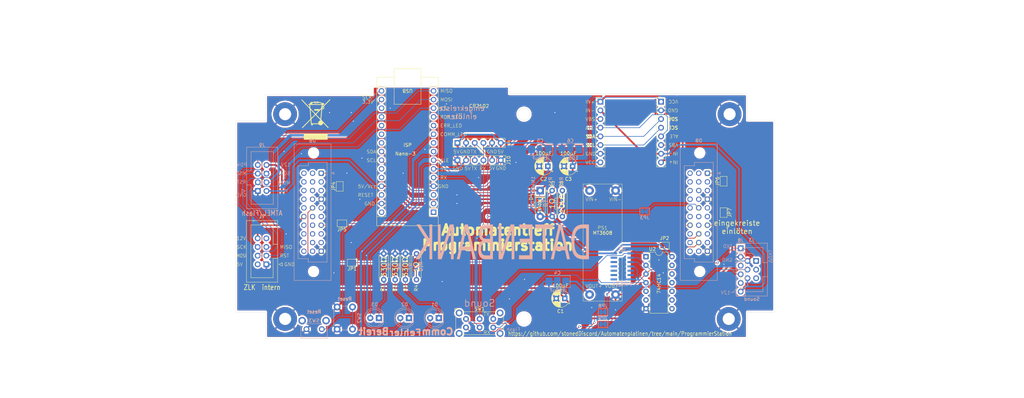
<source format=kicad_pcb>
(kicad_pcb
	(version 20241229)
	(generator "pcbnew")
	(generator_version "9.0")
	(general
		(thickness 1.6)
		(legacy_teardrops no)
	)
	(paper "A4")
	(layers
		(0 "F.Cu" signal)
		(2 "B.Cu" signal)
		(9 "F.Adhes" user "F.Adhesive")
		(11 "B.Adhes" user "B.Adhesive")
		(13 "F.Paste" user)
		(15 "B.Paste" user)
		(5 "F.SilkS" user "F.Silkscreen")
		(7 "B.SilkS" user "B.Silkscreen")
		(1 "F.Mask" user)
		(3 "B.Mask" user)
		(17 "Dwgs.User" user "User.Drawings")
		(19 "Cmts.User" user "User.Comments")
		(21 "Eco1.User" user "User.Eco1")
		(23 "Eco2.User" user "User.Eco2")
		(25 "Edge.Cuts" user)
		(27 "Margin" user)
		(31 "F.CrtYd" user "F.Courtyard")
		(29 "B.CrtYd" user "B.Courtyard")
		(35 "F.Fab" user)
		(33 "B.Fab" user)
		(39 "User.1" user)
		(41 "User.2" user)
		(43 "User.3" user)
		(45 "User.4" user)
		(47 "User.5" user)
		(49 "User.6" user)
		(51 "User.7" user)
		(53 "User.8" user)
		(55 "User.9" user)
	)
	(setup
		(stackup
			(layer "F.SilkS"
				(type "Top Silk Screen")
				(color "White")
			)
			(layer "F.Paste"
				(type "Top Solder Paste")
			)
			(layer "F.Mask"
				(type "Top Solder Mask")
				(color "Black")
				(thickness 0.01)
			)
			(layer "F.Cu"
				(type "copper")
				(thickness 0.035)
			)
			(layer "dielectric 1"
				(type "core")
				(color "FR4 natural")
				(thickness 1.51)
				(material "FR4")
				(epsilon_r 4.5)
				(loss_tangent 0.02)
			)
			(layer "B.Cu"
				(type "copper")
				(thickness 0.035)
			)
			(layer "B.Mask"
				(type "Bottom Solder Mask")
				(color "Black")
				(thickness 0.01)
			)
			(layer "B.Paste"
				(type "Bottom Solder Paste")
			)
			(layer "B.SilkS"
				(type "Bottom Silk Screen")
				(color "White")
			)
			(copper_finish "None")
			(dielectric_constraints no)
		)
		(pad_to_mask_clearance 0)
		(allow_soldermask_bridges_in_footprints no)
		(tenting front back)
		(pcbplotparams
			(layerselection 0x00000000_00000000_55555555_5755f5ff)
			(plot_on_all_layers_selection 0x00000000_00000000_00000000_00000000)
			(disableapertmacros no)
			(usegerberextensions no)
			(usegerberattributes yes)
			(usegerberadvancedattributes yes)
			(creategerberjobfile yes)
			(dashed_line_dash_ratio 12.000000)
			(dashed_line_gap_ratio 3.000000)
			(svgprecision 4)
			(plotframeref no)
			(mode 1)
			(useauxorigin no)
			(hpglpennumber 1)
			(hpglpenspeed 20)
			(hpglpendiameter 15.000000)
			(pdf_front_fp_property_popups yes)
			(pdf_back_fp_property_popups yes)
			(pdf_metadata yes)
			(pdf_single_document no)
			(dxfpolygonmode yes)
			(dxfimperialunits yes)
			(dxfusepcbnewfont yes)
			(psnegative no)
			(psa4output no)
			(plot_black_and_white yes)
			(sketchpadsonfab no)
			(plotpadnumbers no)
			(hidednponfab no)
			(sketchdnponfab yes)
			(crossoutdnponfab yes)
			(subtractmaskfromsilk no)
			(outputformat 1)
			(mirror no)
			(drillshape 1)
			(scaleselection 1)
			(outputdirectory "")
		)
	)
	(net 0 "")
	(net 1 "GND")
	(net 2 "Net-(D1-K)")
	(net 3 "Net-(D2-K)")
	(net 4 "Net-(D3-K)")
	(net 5 "/SCK")
	(net 6 "/MOSI")
	(net 7 "+3.3V")
	(net 8 "Net-(D1-A)")
	(net 9 "+5VA")
	(net 10 "/MISO")
	(net 11 "Net-(D2-A)")
	(net 12 "/CS")
	(net 13 "RX")
	(net 14 "TX")
	(net 15 "unconnected-(J1B-Pin_b1-Padb1)")
	(net 16 "unconnected-(J1C-Pin_c4-Padc4)")
	(net 17 "unconnected-(J1B-Pin_b4-Padb4)")
	(net 18 "unconnected-(J1B-Pin_b6-Padb6)")
	(net 19 "unconnected-(J1B-Pin_b9-Padb9)")
	(net 20 "unconnected-(J1C-Pin_c8-Padc8)")
	(net 21 "unconnected-(J1C-Pin_c5-Padc5)")
	(net 22 "unconnected-(J1A-Pin_a5-Pada5)")
	(net 23 "unconnected-(J1C-Pin_c9-Padc9)")
	(net 24 "unconnected-(J1A-Pin_a6-Pada6)")
	(net 25 "unconnected-(J1B-Pin_b3-Padb3)")
	(net 26 "unconnected-(J1A-Pin_a3-Pada3)")
	(net 27 "unconnected-(J1B-Pin_b7-Padb7)")
	(net 28 "unconnected-(J1B-Pin_b2-Padb2)")
	(net 29 "unconnected-(J1C-Pin_c1-Padc1)")
	(net 30 "unconnected-(J1C-Pin_c7-Padc7)")
	(net 31 "unconnected-(J1A-Pin_a9-Pada9)")
	(net 32 "unconnected-(J1C-Pin_c3-Padc3)")
	(net 33 "unconnected-(J1B-Pin_b8-Padb8)")
	(net 34 "unconnected-(J1C-Pin_c2-Padc2)")
	(net 35 "unconnected-(J1C-Pin_c10-Padc10)")
	(net 36 "unconnected-(J1A-Pin_a2-Pada2)")
	(net 37 "unconnected-(J1A-Pin_a8-Pada8)")
	(net 38 "unconnected-(J1B-Pin_b10-Padb10)")
	(net 39 "unconnected-(J2A-Pin_a5-Pada5)")
	(net 40 "unconnected-(J2A-Pin_a9-Pada9)")
	(net 41 "unconnected-(J2C-Pin_c3-Padc3)")
	(net 42 "Net-(J2B-Pin_b5)")
	(net 43 "unconnected-(J2B-Pin_b7-Padb7)")
	(net 44 "unconnected-(J2C-Pin_c5-Padc5)")
	(net 45 "unconnected-(J2A-Pin_a3-Pada3)")
	(net 46 "unconnected-(J2C-Pin_c4-Padc4)")
	(net 47 "RESET")
	(net 48 "unconnected-(J2C-Pin_c2-Padc2)")
	(net 49 "unconnected-(J2B-Pin_b3-Padb3)")
	(net 50 "unconnected-(J2C-Pin_c10-Padc10)")
	(net 51 "unconnected-(J2C-Pin_c9-Padc9)")
	(net 52 "unconnected-(J2A-Pin_a2-Pada2)")
	(net 53 "unconnected-(J2B-Pin_b10-Padb10)")
	(net 54 "unconnected-(J2A-Pin_a8-Pada8)")
	(net 55 "unconnected-(J2B-Pin_b6-Padb6)")
	(net 56 "unconnected-(J2B-Pin_b1-Padb1)")
	(net 57 "unconnected-(J2C-Pin_c1-Padc1)")
	(net 58 "unconnected-(J2C-Pin_c8-Padc8)")
	(net 59 "unconnected-(J2C-Pin_c6-Padc6)")
	(net 60 "unconnected-(J2B-Pin_b4-Padb4)")
	(net 61 "unconnected-(J2A-Pin_a6-Pada6)")
	(net 62 "unconnected-(J2B-Pin_b2-Padb2)")
	(net 63 "unconnected-(U2-Pad6)")
	(net 64 "unconnected-(J3-Pin_5-Pad5)")
	(net 65 "unconnected-(U2-Pad8)")
	(net 66 "unconnected-(J3-Pin_3-Pad3)")
	(net 67 "unconnected-(U2-Pad11)")
	(net 68 "unconnected-(U2-Pad12)")
	(net 69 "unconnected-(U2-Pad13)")
	(net 70 "unconnected-(U2-Pad9)")
	(net 71 "Net-(D3-A)")
	(net 72 "unconnected-(Nano-3-~{RESET}-Pad3)")
	(net 73 "unconnected-(U2-Pad10)")
	(net 74 "unconnected-(U2-Pad5)")
	(net 75 "unconnected-(Nano-3-A7-Pad26)")
	(net 76 "unconnected-(Nano-3-A2-Pad21)")
	(net 77 "unconnected-(Nano-3-D5-Pad8)")
	(net 78 "unconnected-(Nano-3-D1{slash}TX-Pad1)")
	(net 79 "unconnected-(Nano-3-D0{slash}RX-Pad2)")
	(net 80 "unconnected-(Nano-3-VIN-Pad30)")
	(net 81 "unconnected-(Nano-3-A0-Pad19)")
	(net 82 "unconnected-(Nano-3-A3-Pad22)")
	(net 83 "unconnected-(Nano-3-A1-Pad20)")
	(net 84 "unconnected-(U3-Pad5)")
	(net 85 "unconnected-(Nano-3-D6-Pad9)")
	(net 86 "unconnected-(Nano-3-A6-Pad25)")
	(net 87 "unconnected-(Nano-3-AREF-Pad18)")
	(net 88 "unconnected-(U3-Pad8)")
	(net 89 "+12V")
	(net 90 "unconnected-(U3-Pad11)")
	(net 91 "unconnected-(U3-Pad9)")
	(net 92 "unconnected-(U3-Pad6)")
	(net 93 "unconnected-(U3-Pad13)")
	(net 94 "unconnected-(U3-Pad10)")
	(net 95 "unconnected-(U3-Pad12)")
	(net 96 "unconnected-(J7-Pin_2-Pad2)")
	(net 97 "unconnected-(J7-Pin_7-Pad7)")
	(net 98 "SDA")
	(net 99 "SCL")
	(net 100 "ALE")
	(net 101 "+5V")
	(net 102 "Net-(J1A-Pin_a1)")
	(net 103 "/12V_SOUND")
	(net 104 "Net-(J1B-Pin_b5)")
	(net 105 "Net-(J2B-Pin_b9)")
	(net 106 "Net-(SW1B-C)")
	(net 107 "Net-(SW1A-C)")
	(net 108 "/DSP DATEN")
	(net 109 "/DSP REPLY")
	(net 110 "unconnected-(J8-Pin_5-Pad5)")
	(net 111 "unconnected-(J8-Pin_3-Pad3)")
	(net 112 "Net-(J1A-Pin_a7)")
	(net 113 "Net-(J2A-Pin_a1)")
	(net 114 "Net-(J2A-Pin_a7)")
	(net 115 "Net-(JP1-A)")
	(net 116 "Net-(JP2-B)")
	(net 117 "Net-(JP3-A)")
	(net 118 "Net-(JP4-A)")
	(net 119 "Net-(JP8-B)")
	(net 120 "Net-(JP9-B)")
	(footprint "MountingHole:MountingHole_3.5mm_Pad" (layer "F.Cu") (at 83.5 -30))
	(footprint "Resistor_THT:R_Axial_DIN0207_L6.3mm_D2.5mm_P7.62mm_Horizontal" (layer "F.Cu") (at 161.75 0 90))
	(footprint "Jumper:SolderJumper-2_P1.3mm_Bridged_Pad1.0x1.5mm" (layer "F.Cu") (at 100.15 2 180))
	(footprint "Symbol:WEEE-Logo_8.4x12mm_SilkScreen" (layer "F.Cu") (at 92.5 -28.5))
	(footprint "Connector_IDC:IDC-Header_2x04_P2.54mm_Vertical" (layer "F.Cu") (at 78 14 180))
	(footprint "Jumper:SolderJumper-2_P1.3mm_Bridged_Pad1.0x1.5mm" (layer "F.Cu") (at 212 -10.35 90))
	(footprint "Module:Arduino_Nano" (layer "F.Cu") (at 127 -1.27 180))
	(footprint "Resistor_THT:R_Axial_DIN0207_L6.3mm_D2.5mm_P7.62mm_Horizontal" (layer "F.Cu") (at 122 18.5 90))
	(footprint "Jumper:SolderJumper-2_P1.3mm_Bridged_Pad1.0x1.5mm" (layer "F.Cu") (at 194.65 8.5 180))
	(footprint "Diode_THT:D_DO-41_SOD81_P7.62mm_Horizontal" (layer "F.Cu") (at 158.25 -7.62 -90))
	(footprint "Modules:MT3608" (layer "F.Cu") (at 176.53 3.81))
	(footprint "Jumper:SolderJumper-2_P1.3mm_Bridged_Pad1.0x1.5mm" (layer "F.Cu") (at 99.5 -8.85 90))
	(footprint "Button_Switch_THT:SW_E-Switch_EG2219_DPDT_Angled" (layer "F.Cu") (at 136.5 30))
	(footprint "Jumper:SolderJumper-2_P1.3mm_Bridged_Pad1.0x1.5mm" (layer "F.Cu") (at 212 -1.15 -90))
	(footprint "Package_DIP:DIP-14_W7.62mm" (layer "F.Cu") (at 189.25 11.75))
	(footprint "Connector_PinHeader_2.54mm:PinHeader_1x06_P2.54mm_Vertical" (layer "F.Cu") (at 133.985 -21.59 90))
	(footprint "Resistor_THT:R_Axial_DIN0207_L6.3mm_D2.5mm_P7.62mm_Horizontal" (layer "F.Cu") (at 112.395 18.5 90))
	(footprint "Connector_PinHeader_2.54mm:PinHeader_1x08_P2.54mm_Vertical" (layer "F.Cu") (at 193.675 -33.655))
	(footprint "Resistor_THT:R_Axial_DIN0207_L6.3mm_D2.5mm_P7.62mm_Horizontal" (layer "F.Cu") (at 118.75 18.5 90))
	(footprint "Jumper:SolderJumper-2_P1.3mm_Bridged_Pad1.0x1.5mm" (layer "F.Cu") (at 103.15 13.5 180))
	(footprint "Resistor_THT:R_Axial_DIN0207_L6.3mm_D2.5mm_P7.62mm_Horizontal" (layer "F.Cu") (at 115.75 18.5 90))
	(footprint "Connector_PinHeader_2.54mm:PinHeader_1x06_P2.54mm_Vertical" (layer "F.Cu") (at 134 -16.5 90))
	(footprint "MountingHole:MountingHole_3.5mm_Pad" (layer "F.Cu") (at 213.75 -30))
	(footprint "Capacitor_THT:CP_Radial_D5.0mm_P2.50mm" (layer "F.Cu") (at 160.5 -14.75 180))
	(footprint "Resistor_THT:R_Axial_DIN0207_L6.3mm_D2.5mm_P7.62mm_Horizontal" (layer "F.Cu") (at 164.75 0 90))
	(footprint "Capacitor_THT:CP_Radial_D5.0mm_P2.50mm" (layer "F.Cu") (at 165.4551 24 180))
	(footprint "Connector_PinHeader_2.54mm:PinHeader_1x08_P2.54mm_Vertical"
		(layer "F.Cu")
		(uuid "f2bd3a1f-6ddb-4b12-ae12-2292f03a920e")
		(at 175.895 -33.655)
		(descr "Through hole straight pin header, 1x08, 2.54mm pitch, single row")
		(tags "Through hole pin header THT 1x08 2.54mm single row")
		(property "Reference" "J5"
			(at 0 -2.33 0)
			(layer "F.SilkS")
			(hide yes)
			(uuid "e2853753-21ac-4245-a9c8-6999f79dab68")
			(effects
				(font
					(size 1 1)
					(thickness 0.15)
				)
			)
		)
		(property "Value" "INA226"
			(at 0 20.11 0)
			(layer "F.Fab")
			(uuid "3d964f0f-118e-4b93-b998-5624b9c1a649")
			(effects
				(font
					(size 1 1)
					(thickness 0.15)
				)
			)
		)
		(property "Datasheet" ""
			(at 0 0 0)
			(unlocked yes)
			(layer "F.Fab")
			(hide yes)
			(uuid "0576f82e-4471-4086-b8ab-d2aaad12f8ab")
			(effects
				(font
					(size 1.27 1.27)
					(thickness 0.15)
				)
			)
		)
		(property "Description" "Generic connector, single row, 01x08, script generated (kicad-library-utils/schlib/autogen/connector/)"
			(at 0 0 0)
			(unlocked yes)
			(layer "F.Fab")
			(hide yes)
			(uuid "0378dfc6-a869-48b7-af25-ccd3871497c5")
			(effects
				(font
					(size 1.27 1.27)
					(thickness 0.15)
				)
			)
		)
		(property ki_fp_filters "Connector*:*_1x??_*")
		(path "/afbe527f-afbc-477f-90c4-fd61e0632b49")
		(sheetname "/")
		(sheetfile "ProgrammierStation.kicad_sch")
		(attr through_hole)
		(fp_line
			(start -1.33 -1.33)
			(end 0 -1.33)
			(stroke
				(width 0.12)
				(type solid)
			)
			(layer "F.SilkS")
			(uuid "3b71a0a1-3eaa-4415-a791-b1475e45ab20")
		)
		(fp_line
			(start -1.33 0)
			(end -1.33 -1.33)
			(stroke
				(width 0.12)
				(type solid)
			)
			(layer "F.SilkS")
			(uuid "5b12c695-07c3-4a47-8587-7b4cb45286d1")
		)
		(fp_line
			(start -1.33 1.27)
			(end -1.33 19.11)
			(stroke
				(width 0.12)
				(type solid)
			)
			(layer "F.SilkS")
			(uuid "16f19dd8-9583-451c-8b25-0196c99e68b9")
		)
		(fp_line
			(start -1.33 1.27)
			(end 1.33 1.27)
			(stroke
				(width 0.12)
				(type solid)
			)
			(layer "F.SilkS")
			(uuid "4ab9e90f-af01-4093-8027-aa80fc00010f")
		)
		(fp_line
			(start -1.33 19.11)
			(end 1.33 19.11)
			(stroke
				(width 0.12)
				(type solid)
			)
			(layer "F.SilkS")
			(uuid "918c213e-a327-48a8-83e4-ec6c8b99e669")
		)
		(fp_line
			(start 1.33 1.27)
			(end 1.33 19.11)
			(stroke
				(width 0.12)
				(type solid)
			)
			(layer "F.SilkS")
			(uuid "5ddd3f6d-fd9f-4be0-b55e-949412ae676e")
		)
		(fp_line
			(start -1.8 -1.8)
			(end -1.8 19.55)
			(stroke
				(width 0.05)
				(type solid)
			)
			(layer "F.CrtYd")
			(uuid "8935b9ee-48f0-4559-899f-29e97dea943f")
		)
		(fp_line
			(start -1.8 19.55)
			(end 1.8 19.55)
			(stroke
				(width 0.05)
				(type solid)
			)
			(layer "F.CrtYd")
			(uuid "2a6d663d-ecad-424d-9a54-247e4b0dfe09")
		)
		(fp_line
			(start 1.8 -1.8)
			(end -1.8 -1.8)
			(stroke
				(width 0.05)
				(type solid)
			)
			(layer "F.CrtYd")
			(uuid "70df9961-b267-4b33-904a-d2860b593f2e")
		)
		(fp_line
			(start 1.8 19.55)
			(end 1.8 -1.8)
			(stroke
				(width 0.05)
				(type solid)
			)
			(layer "F.CrtYd")
			(uuid "d65e150c-d299-4eda-8d1b-44bc968921a2")
		)
		(fp_line
			(start -1.27 -0.635)
			(end -0.635 -1.27)
			(stroke
				(width 0.1)
				(type solid)
			)
			(layer "F.Fab")
			(uuid "8edb60d2-894e-4f15-b7e6-381a1d5730a6")
		)
		(fp_line
			(start -1
... [960678 chars truncated]
</source>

> _To do_: Could you write out, exactly as they stand, only the lines above that begin at the line with "161.75 0 90))" and stop after the line with "(at 136.5 30))"?

> _Output for this exercise_:
	(footprint "Resistor_THT:R_Axial_DIN0207_L6.3mm_D2.5mm_P7.62mm_Horizontal" (layer "F.Cu") (at 161.75 0 90))
	(footprint "Jumper:SolderJumper-2_P1.3mm_Bridged_Pad1.0x1.5mm" (layer "F.Cu") (at 100.15 2 180))
	(footprint "Symbol:WEEE-Logo_8.4x12mm_SilkScreen" (layer "F.Cu") (at 92.5 -28.5))
	(footprint "Connector_IDC:IDC-Header_2x04_P2.54mm_Vertical" (layer "F.Cu") (at 78 14 180))
	(footprint "Jumper:SolderJumper-2_P1.3mm_Bridged_Pad1.0x1.5mm" (layer "F.Cu") (at 212 -10.35 90))
	(footprint "Module:Arduino_Nano" (layer "F.Cu") (at 127 -1.27 180))
	(footprint "Resistor_THT:R_Axial_DIN0207_L6.3mm_D2.5mm_P7.62mm_Horizontal" (layer "F.Cu") (at 122 18.5 90))
	(footprint "Jumper:SolderJumper-2_P1.3mm_Bridged_Pad1.0x1.5mm" (layer "F.Cu") (at 194.65 8.5 180))
	(footprint "Diode_THT:D_DO-41_SOD81_P7.62mm_Horizontal" (layer "F.Cu") (at 158.25 -7.62 -90))
	(footprint "Modules:MT3608" (layer "F.Cu") (at 176.53 3.81))
	(footprint "Jumper:SolderJumper-2_P1.3mm_Bridged_Pad1.0x1.5mm" (layer "F.Cu") (at 99.5 -8.85 90))
	(footprint "Button_Switch_THT:SW_E-Switch_EG2219_DPDT_Angled" (layer "F.Cu") (at 136.5 30))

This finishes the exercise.